FAQ

What are Doomsayer's hardware requirements?

Doomsayer has no specific hardware dependencies. We recommend ~2GB of free disk space if storing the demo data.

What type of sequencing data can Doomsayer analyze?

Doomsayer's core functionality, the NMF-based or PCA-based mutation signature analysis, can be used to rapidly evaluate mutation patterns present in any collection of sequencing data, and offers an extremely efficient and almost entirely automated (albeit slightly less flexible) alternative to the functions provided by the SomaticSignatures R package:

Gehring JS, Fischer B, Lawrence M, Huber W. SomaticSignatures: inferring mutational signatures from single-nucleotide variants. Bioinformatics. 2015;31(22):3673-3675. doi:10.1093/bioinformatics/btv408.

Although we have only tested Doomsayer with human data, it should be fully capable of analyzing NGS data from any other organism.

Note that the outlier analysis function of Doomsayer is exclusively designed for analyzing population variants in unrelated individuals. In its current state, this filtering is not appropriate for quality control in somatic sequencing data or de novo mutation analysis, because genuine biological variability in these data will almost certainly be inferred as errors.
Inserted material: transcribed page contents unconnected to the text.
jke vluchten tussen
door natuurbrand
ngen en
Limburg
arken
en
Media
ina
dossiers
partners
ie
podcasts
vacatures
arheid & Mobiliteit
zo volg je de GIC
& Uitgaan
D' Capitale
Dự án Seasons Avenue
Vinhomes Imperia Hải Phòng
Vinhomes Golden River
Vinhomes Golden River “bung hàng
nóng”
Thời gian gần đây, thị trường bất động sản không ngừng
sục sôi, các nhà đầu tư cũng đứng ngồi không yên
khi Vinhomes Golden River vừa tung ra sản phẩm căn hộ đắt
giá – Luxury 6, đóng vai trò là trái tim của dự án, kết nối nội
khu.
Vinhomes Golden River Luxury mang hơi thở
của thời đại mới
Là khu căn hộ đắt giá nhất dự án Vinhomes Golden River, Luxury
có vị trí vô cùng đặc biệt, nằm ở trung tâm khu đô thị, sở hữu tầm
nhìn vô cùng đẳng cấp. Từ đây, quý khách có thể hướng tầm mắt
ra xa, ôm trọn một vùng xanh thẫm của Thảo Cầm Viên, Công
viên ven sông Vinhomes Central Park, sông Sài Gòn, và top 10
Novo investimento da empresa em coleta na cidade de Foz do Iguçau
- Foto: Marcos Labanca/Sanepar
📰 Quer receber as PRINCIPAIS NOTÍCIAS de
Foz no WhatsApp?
Doomsayer is not reading my input VCF

Doomsayer uses the cyvcf2 wrapper for htslib libraries for parsing VCFs. If the input VCF is not formatted properly, htslib will often throw an error/warning or stop completely. If you encounter any issues with reading in a VCF file, first confirm that it is properly formatted. vcf-validator is a useful utility for this. You can also try indexing the VCF with tabix -p input.vcf.gz and running a simple bcftools command, such as bcftools view input.vcf.gz. Also check that your VCF contains singleton SNVs, individual genotypes are included, and that the FILTER column contains "PASS" values.
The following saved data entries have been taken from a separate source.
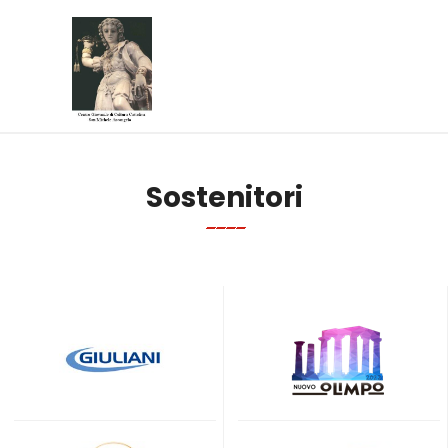
Sostenitori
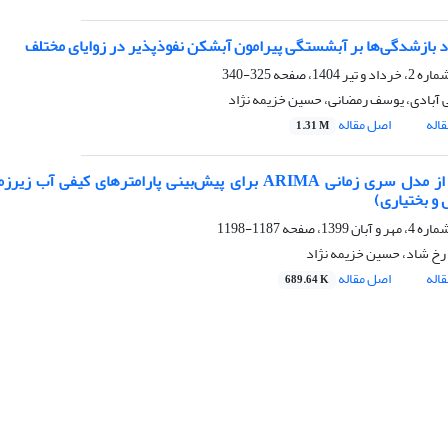
عاد بازشدگی‌ها بر آبشستگی پیرامون آبشکن نفوذپذیر در زوایای مختلف
325-340
 آبادی، یوسف رمضانی، حسین خزیمه نژاد
اله
اصل مقاله
1.31 M
استفاده از مدل سری زمانی ARIMA برای پیش‌بینی پارام
 و بختیاری)
1187-1198
رخ شاد، حسین خزیمه نژاد
اله
اصل مقاله
689.64 K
Why am I getting errors about the reference genome?

To build the input matrix of subtype counts, Doomsayer must annotate each site with the surrounding sequence context, using a user-specified reference genome file.

The libraries for parsing fasta files require that the chromosome records in your fasta reference file are formatted identically to the CHROM field of your VCF (e.g., if the fasta header is formatted as >chrN but the VCF CHROM field is just N). If you encounter any errors, try modifying the the fasta file to either strip or add "chr" to each record.

Why are my RMarkdown reports not rendering?

If any errors occur when trying to generate a report, it is likely because the pandoc binaries cannot be found on your system. Try installing RStudio; otherwise, you can install precompiled binaries into doomsayer/pandoc/bin

Alternatively, you can transfer the contents of the doomsayer_output directory to a computer that has RStudio installed and run knit_with_parameters("report.Rmd"). In the prompt window, enter /path/to/doomsayer_output/config.yaml in the yaml_cfg field.